Commercial Leases: Assignments, Non-Default Clauses and Mitigation (735 ILCS 5/9-213.1)

14 May

Many commercial leases allow for assignments/sub-leases by the tenant.  The lease will provide that the landlord (1) will not unreasonably withhold consent to an assingment/sub-lease or (2) specify certain criteria that must be met in order for an assignment/sub-lease to be considered.  Under option (2), some landlords require that a tenant not be in default under the terms of its lease before an assignment/sub-lease will be considered.  For instance, if a tenant is delinquent on rent and wants to get out of the lease and propose an assignment, the landlord will disallow out.  This type of restriction is known as a “non-default” clause.  The goal of the clause is quite clear: a landlord does not want a tenant to skirt its obligations by getting out of the lease leaving unpaid obligations behind.  An assignee will likely not want to pick up such obligations.

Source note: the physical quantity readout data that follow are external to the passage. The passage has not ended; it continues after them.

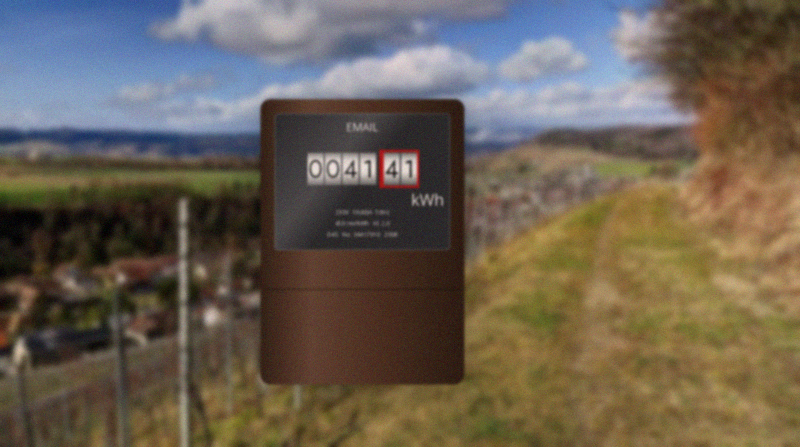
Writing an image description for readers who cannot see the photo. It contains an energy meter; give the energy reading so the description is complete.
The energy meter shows 41.41 kWh
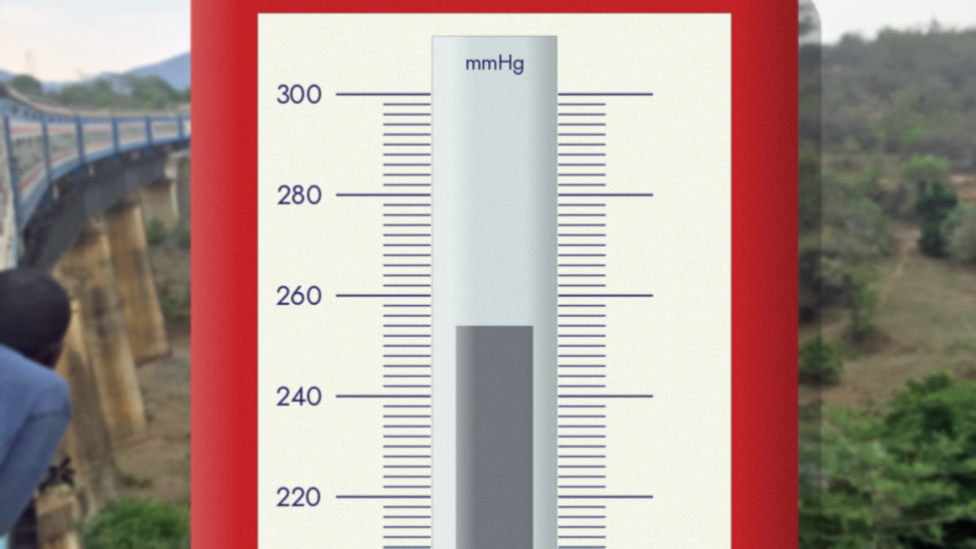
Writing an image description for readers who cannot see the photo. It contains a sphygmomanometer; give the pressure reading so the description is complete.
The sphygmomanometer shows 254 mmHg
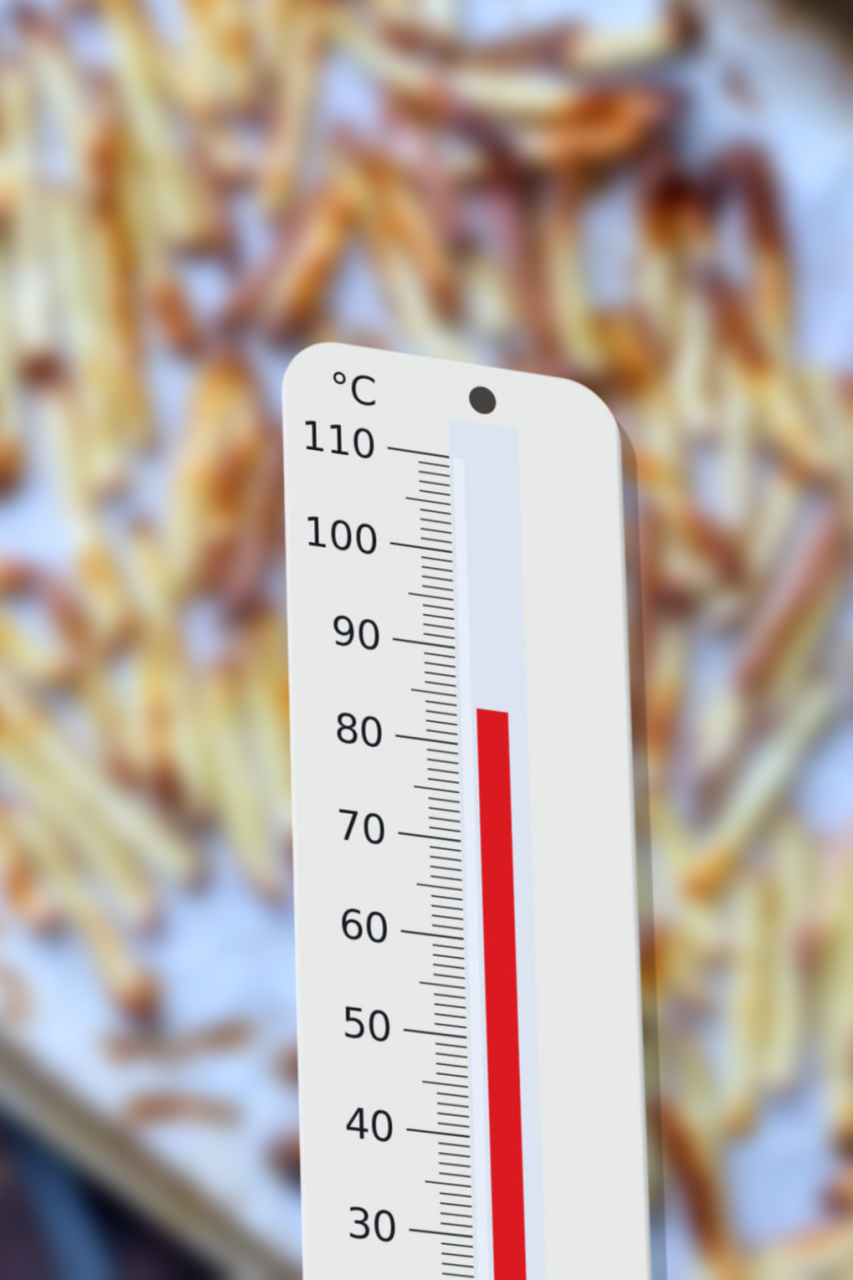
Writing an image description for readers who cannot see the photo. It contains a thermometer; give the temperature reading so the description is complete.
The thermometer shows 84 °C
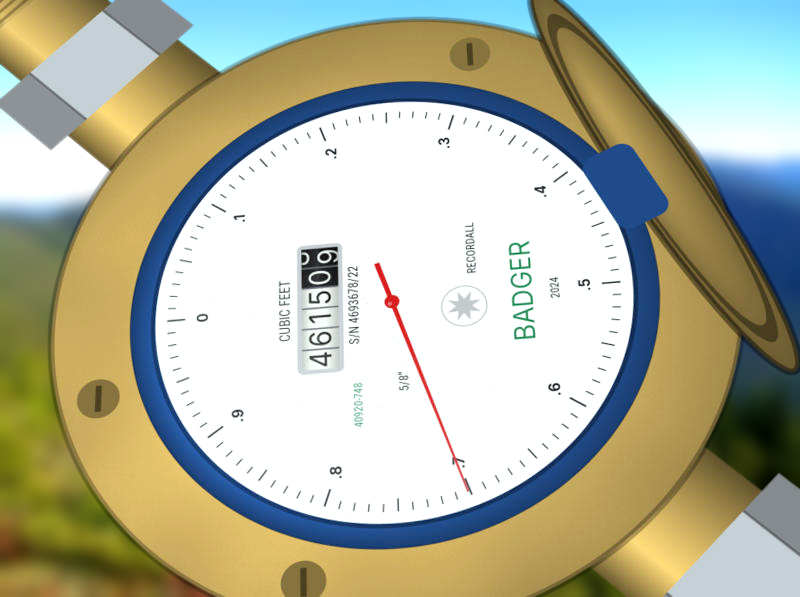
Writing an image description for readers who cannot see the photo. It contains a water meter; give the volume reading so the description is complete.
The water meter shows 461508.70 ft³
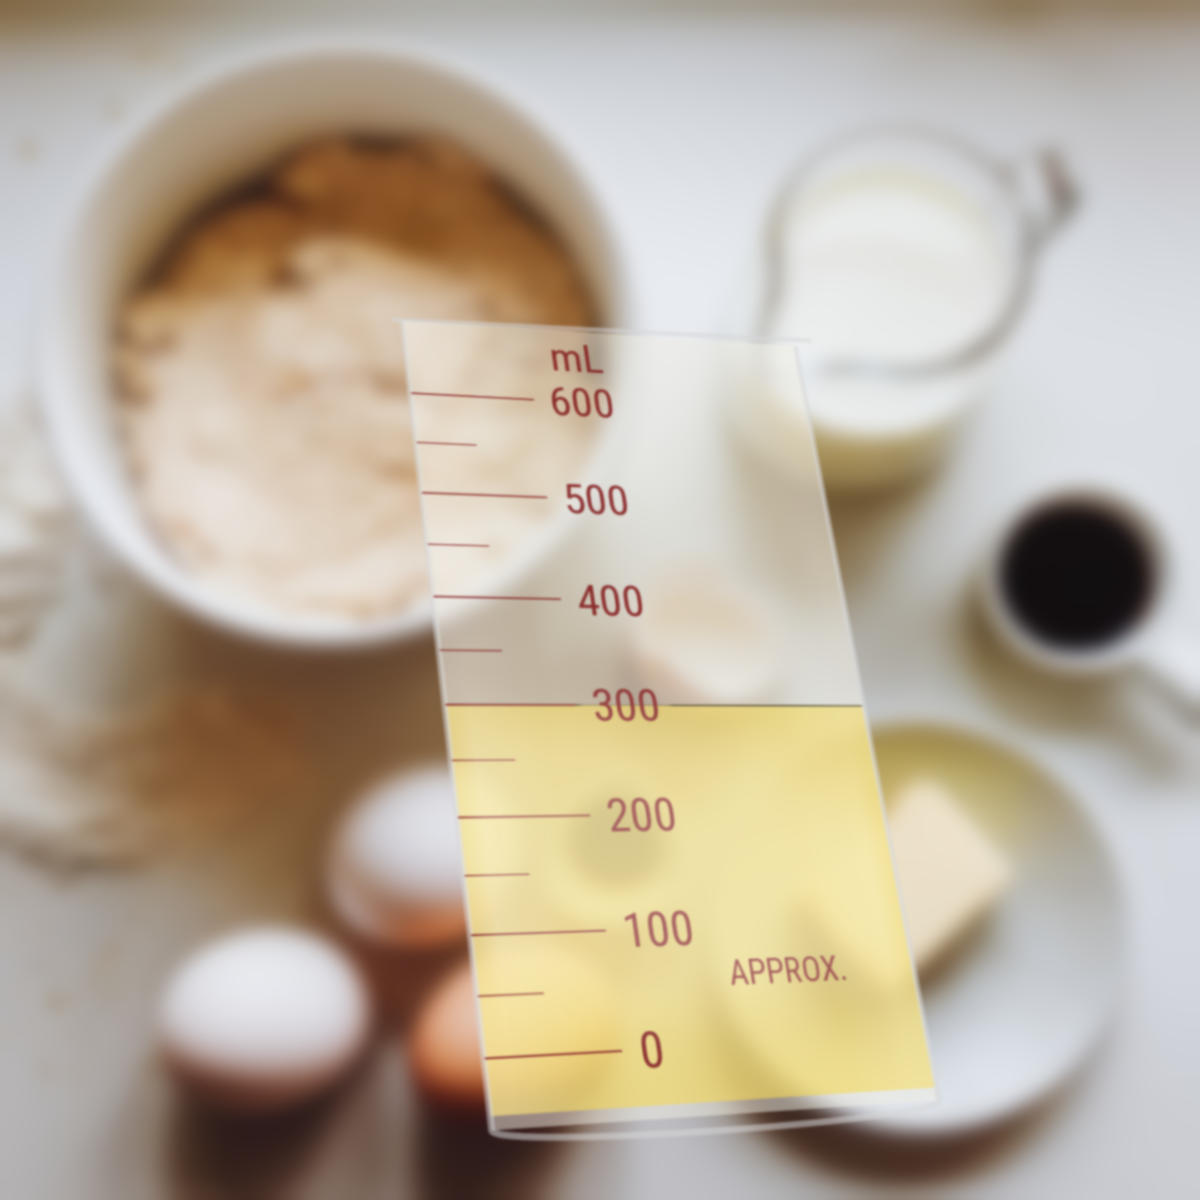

A “non-default” clause, on its face, does not appear to violate Illinois public policy.  Private parties are free to contract as they see fit as long as the contract does not violate the Constitution, statutes or common-law (read: judge-made law) of the State.  However, there is one Illinois statute that rears its head in virtually every breach of a lease case: 735 ILCS 5/9-213.1.  This statute provides that a landlord must use reasonable measures to mitigate its damages after a tenant vacates a leasehold.  This means that if a tenant goes out of business and vacates the space, the landlord cannot let the space remain vacant and collect rent from the tenant.  Commercial leases usually provide that even if a tenant abandons the leasehold, that the tenant will still remain liable for the financial obligations (e.g. rent) under the lease.  Section 9-213.1 tempers the relative harshness of this obligation by requiring the landlord to take affirmative steps to find a replacement tenant to take over the space and pay rent.  If the landlord fails to take such steps, it could be barred from collecting rent from the defaulting tenant during the period of time that the landlord failed to take reasonable measures.

But let’s say that the tenant is in default under its lease and abandons the space.  The tenant tenders one or more suitable assignees for the lease.  The landlord refuses to review any of the assignees’ applications citing the non-default clause in the lease.  Is the landlord in the right?  One could argue that the landlord has breached its statutory duty under section 9-213.1 because it failed to review the proposed assignees’ lease applications.  The tenant has proposed suitable replacement tenants which could have feasibly taken over the lease and the space.  The statutory duty to mitigate, which is public policy in Illinois, would trump the landlord’s reliance on the non-default clause.  As applied to these facts, the non-default clause could offend public policy embodied in section 9-213.1.

Landlords should be careful when a tenant abandons a leasehold, but proposes suitable replacement tenants.  Blind reliance on a non-default clause as the basis to refuse to consider reasonable replacement tenants could result in the landlord not being able to recover rent against the vacating tenant after it abandons its leasehold.